• Supplied data

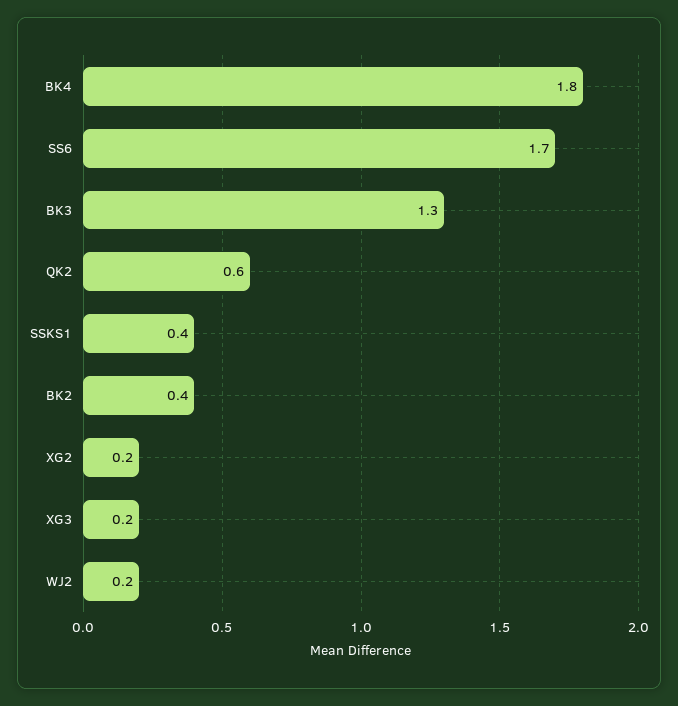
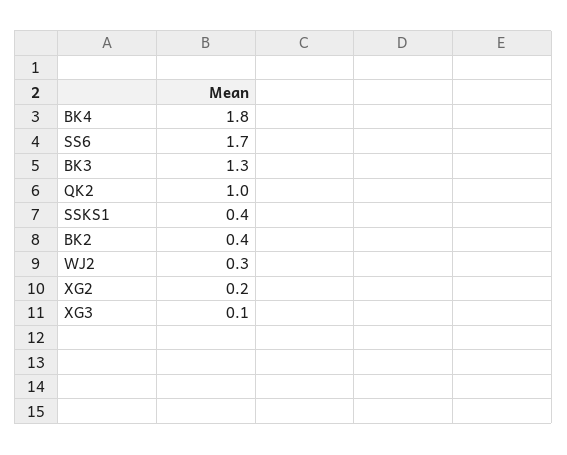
  {
    "BK4": 1.8,
    "SS6": 1.7,
    "BK3": 1.3,
-   "QK2": 0.6,
+   "QK2": 1,
    "SSKS1": 0.4,
    "BK2": 0.4,
    "XG2": 0.2,
-   "XG3": 0.2,
+   "XG3": 0.1,
-   "WJ2": 0.2
+   "WJ2": 0.3
  }

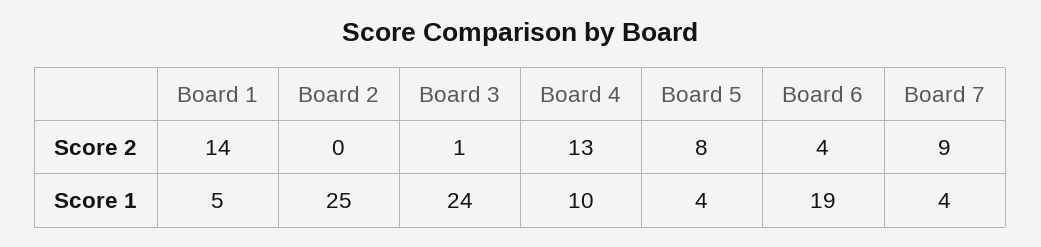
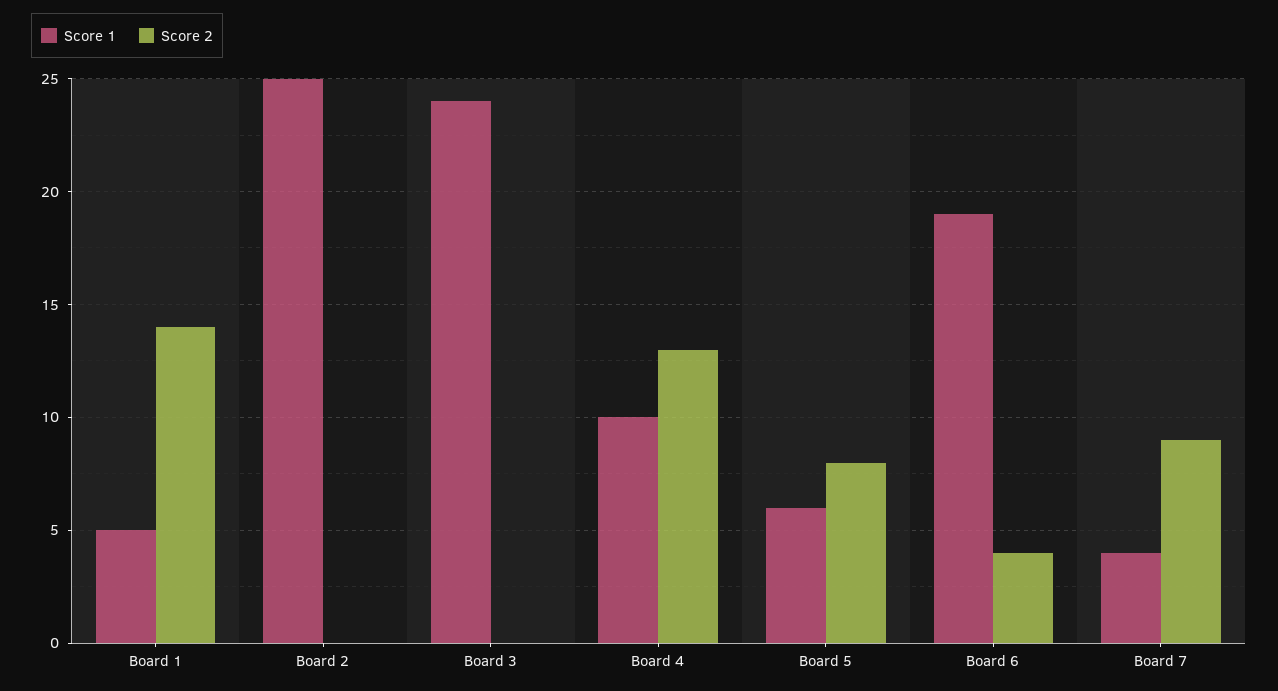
  {
    "Score 2": {
      "Board 1": 14,
      "Board 2": 0,
-     "Board 3": 1,
+     "Board 3": 0,
      "Board 4": 13,
      "Board 5": 8,
      "Board 6": 4,
      "Board 7": 9
    },
    "Score 1": {
      "Board 1": 5,
      "Board 2": 25,
      "Board 3": 24,
      "Board 4": 10,
-     "Board 5": 4,
+     "Board 5": 6,
      "Board 6": 19,
      "Board 7": 4
    }
  }

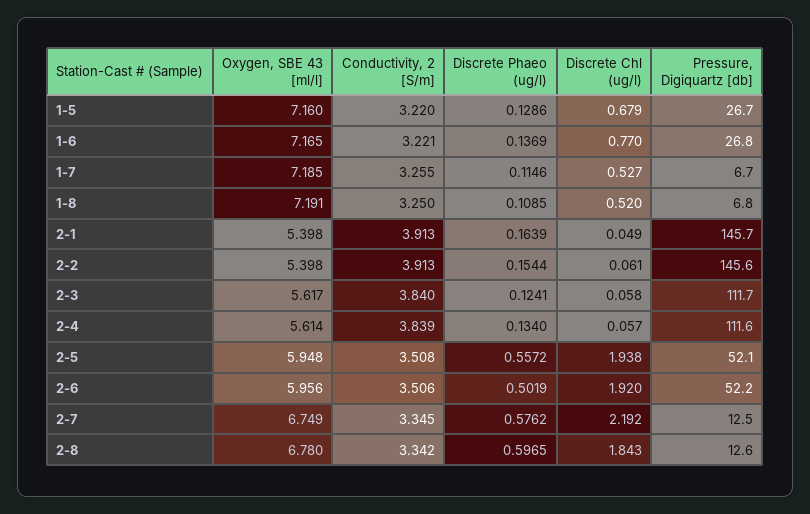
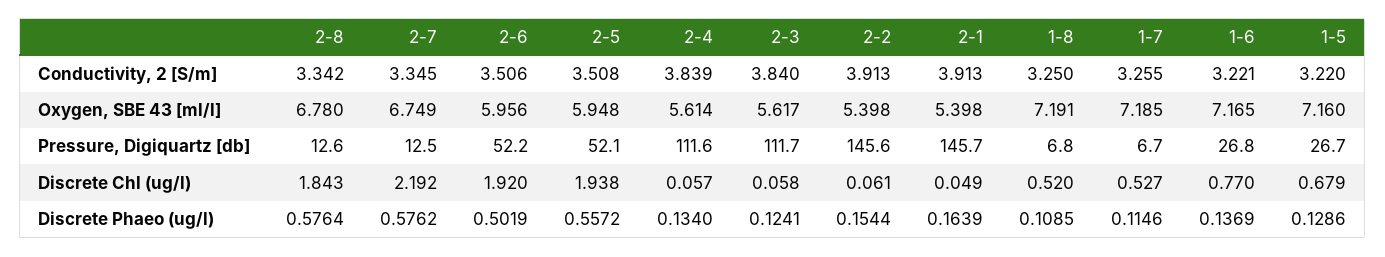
  {
    "Oxygen, SBE 43 [ml/l]": {
      "1-5": 7.16,
      "1-6": 7.165,
      "1-7": 7.185,
      "1-8": 7.191,
      "2-1": 5.398,
      "2-2": 5.398,
      "2-3": 5.617,
      "2-4": 5.614,
      "2-5": 5.948,
      "2-6": 5.956,
      "2-7": 6.749,
      "2-8": 6.78
    },
    "Conductivity, 2 [S/m]": {
      "1-5": 3.22,
      "1-6": 3.221,
      "1-7": 3.255,
      "1-8": 3.25,
      "2-1": 3.913,
      "2-2": 3.913,
      "2-3": 3.84,
      "2-4": 3.839,
      "2-5": 3.508,
      "2-6": 3.506,
      "2-7": 3.345,
      "2-8": 3.342
    },
    "Discrete Phaeo (ug/l)": {
      "1-5": 0.1286,
      "1-6": 0.1369,
      "1-7": 0.1146,
      "1-8": 0.1085,
      "2-1": 0.1639,
      "2-2": 0.1544,
      "2-3": 0.1241,
      "2-4": 0.134,
      "2-5": 0.5572,
      "2-6": 0.5019,
      "2-7": 0.5762,
-     "2-8": 0.5965
+     "2-8": 0.5764
    },
    "Discrete Chl (ug/l)": {
      "1-5": 0.679,
      "1-6": 0.77,
      "1-7": 0.527,
      "1-8": 0.52,
      "2-1": 0.049,
      "2-2": 0.061,
      "2-3": 0.058,
      "2-4": 0.057,
      "2-5": 1.938,
      "2-6": 1.92,
      "2-7": 2.192,
      "2-8": 1.843
    },
    "Pressure, Digiquartz [db]": {
      "1-5": 26.7,
      "1-6": 26.8,
      "1-7": 6.7,
      "1-8": 6.8,
      "2-1": 145.7,
      "2-2": 145.6,
      "2-3": 111.7,
      "2-4": 111.6,
      "2-5": 52.1,
      "2-6": 52.2,
      "2-7": 12.5,
      "2-8": 12.6
    }
  }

• Work task
Line by line, write out the material above exactly, with no images.

• Written response
  {
    "BK4": 1.8,
    "SS6": 1.7,
    "BK3": 1.3,
-   "QK2": 0.6,
+   "QK2": 1,
    "SSKS1": 0.4,
    "BK2": 0.4,
    "XG2": 0.2,
-   "XG3": 0.2,
+   "XG3": 0.1,
-   "WJ2": 0.2
+   "WJ2": 0.3
  }

  {
    "Score 2": {
      "Board 1": 14,
      "Board 2": 0,
-     "Board 3": 1,
+     "Board 3": 0,
      "Board 4": 13,
      "Board 5": 8,
      "Board 6": 4,
      "Board 7": 9
    },
    "Score 1": {
      "Board 1": 5,
      "Board 2": 25,
      "Board 3": 24,
      "Board 4": 10,
-     "Board 5": 4,
+     "Board 5": 6,
      "Board 6": 19,
      "Board 7": 4
    }
  }

  {
    "Oxygen, SBE 43 [ml/l]": {
      "1-5": 7.16,
      "1-6": 7.165,
      "1-7": 7.185,
      "1-8": 7.191,
      "2-1": 5.398,
      "2-2": 5.398,
      "2-3": 5.617,
      "2-4": 5.614,
      "2-5": 5.948,
      "2-6": 5.956,
      "2-7": 6.749,
      "2-8": 6.78
    },
    "Conductivity, 2 [S/m]": {
      "1-5": 3.22,
      "1-6": 3.221,
      "1-7": 3.255,
      "1-8": 3.25,
      "2-1": 3.913,
      "2-2": 3.913,
      "2-3": 3.84,
      "2-4": 3.839,
      "2-5": 3.508,
      "2-6": 3.506,
      "2-7": 3.345,
      "2-8": 3.342
    },
    "Discrete Phaeo (ug/l)": {
      "1-5": 0.1286,
      "1-6": 0.1369,
      "1-7": 0.1146,
      "1-8": 0.1085,
      "2-1": 0.1639,
      "2-2": 0.1544,
      "2-3": 0.1241,
      "2-4": 0.134,
      "2-5": 0.5572,
      "2-6": 0.5019,
      "2-7": 0.5762,
-     "2-8": 0.5965
+     "2-8": 0.5764
    },
    "Discrete Chl (ug/l)": {
      "1-5": 0.679,
      "1-6": 0.77,
      "1-7": 0.527,
      "1-8": 0.52,
      "2-1": 0.049,
      "2-2": 0.061,
      "2-3": 0.058,
      "2-4": 0.057,
      "2-5": 1.938,
      "2-6": 1.92,
      "2-7": 2.192,
      "2-8": 1.843
    },
    "Pressure, Digiquartz [db]": {
      "1-5": 26.7,
      "1-6": 26.8,
      "1-7": 6.7,
      "1-8": 6.8,
      "2-1": 145.7,
      "2-2": 145.6,
      "2-3": 111.7,
      "2-4": 111.6,
      "2-5": 52.1,
      "2-6": 52.2,
      "2-7": 12.5,
      "2-8": 12.6
    }
  }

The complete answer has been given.